E, infine, c’è Napoli che risponde in massa all’appello di Daniela di partecipare ai funerali svoltisi oggi, 6 settembre. E fa sentire la sua voce con applausi fermi e lunghi, intonando a più riprese il coro ‘Giustizia, giustizia’. La chiesa di Gesù nuovo scoppiava di anime già durante la camera ardente.

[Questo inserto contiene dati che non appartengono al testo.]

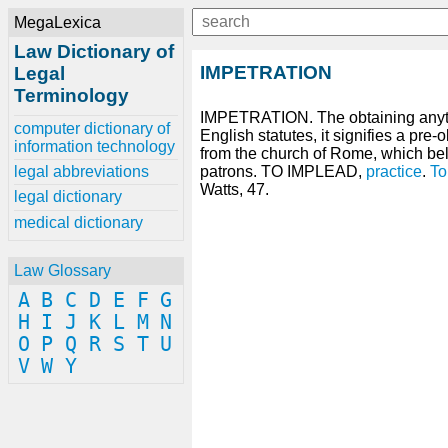
MegaLexica
Law Dictionary of
IMPETRATION
Legal
Terminology
IMPETRATION. The obtaining any
computer dictionary of
English statutes, it signifies a pre-
information technology
from the church of Rome, which be
legal abbreviations
patrons. TO IMPLEAD,
practice
.
To
Watts, 47.
legal dictionary
medical dictionary
Law Glossary
A
B
C
D
E
F
G
H
I
J
K
L
M
N
O
P
Q
R
S
T
U
V
W
Y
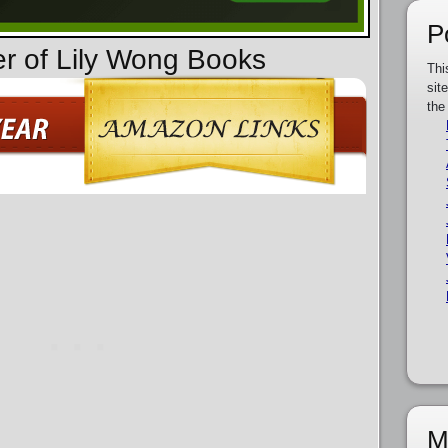
P
er of Lily Wong Books
Thi
sit
the
M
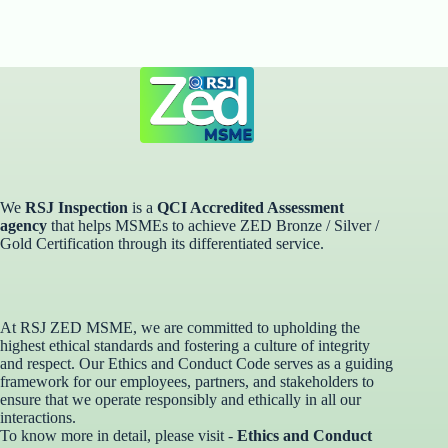
We
RSJ Inspection
is a
QCI Accredited Assessment
agency
that helps MSMEs to achieve ZED Bronze / Silver /
Gold Certification through its differentiated service. ​
At RSJ ZED MSME, we are committed to upholding the
highest ethical standards and fostering a culture of integrity
and respect. Our Ethics and Conduct Code serves as a guiding
framework for our employees, partners, and stakeholders to
ensure that we operate responsibly and ethically in all our
interactions.
To know more in detail, please visit -
Ethics and Conduct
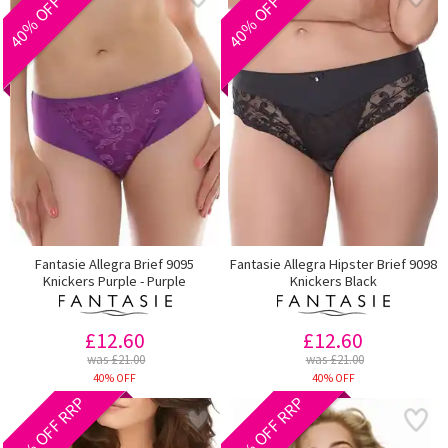
40% OFF RRP
40% OFF RRP
Fantasie Allegra Brief 9095
Fantasie Allegra Hipster Brief 9098
Knickers Purple - Purple
Knickers Black
£12.60
£12.60
was £21.00
was £21.00
40% OFF
40% OFF
40% OFF RRP
40% OFF RRP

La piazza esterna era un carnaio. «La Napoli bene è tutta qui», dice Daniela. Ed è alla Napoli bene, cioè la Napoli di persone oneste, che Daniela e don Battaglia rivolgono i messaggi di riscossa. «Basta con questi crimini efferati, si perdono anime stupende. Dobbiamo combattere, dobbiamo risvegliare le coscienze», esorta Daniela Di Maggio all’esterno della chiesa prima di allontanarsi al seguito dell’auto che trasporta il feretro del figlio. Parole che fanno il paio con quelle scandite da don Battaglia durante l’omelia: «Se qualcuno un tempo disse scappate, io dico restate e seminate» perché «Napoli ha bisogno di giustizia, speranza. Ha bisogno di essere cambiata». E questo può avvenire scegliendo di «donare il proprio tempo, condividere cuore ed energie, passione ed entusiasmo affinché le pistole si trasformino in posti di lavoro, i coltelli in luoghi educativi, i pugni in mani tese, gli insulti in melodie, concerti, arte, vita». Solo così si eviterà il ripetersi di morti assurde come quelle di Giovanbattista. Morti per le quali non bastano le scuse della mano “deviata” che ha agito. «Chiedono scusa? – grida arrabbiata Daniela – Questa è solo una porcata. Non ci possono essere scuse per crimini così efferati che hanno portano via le anime belle».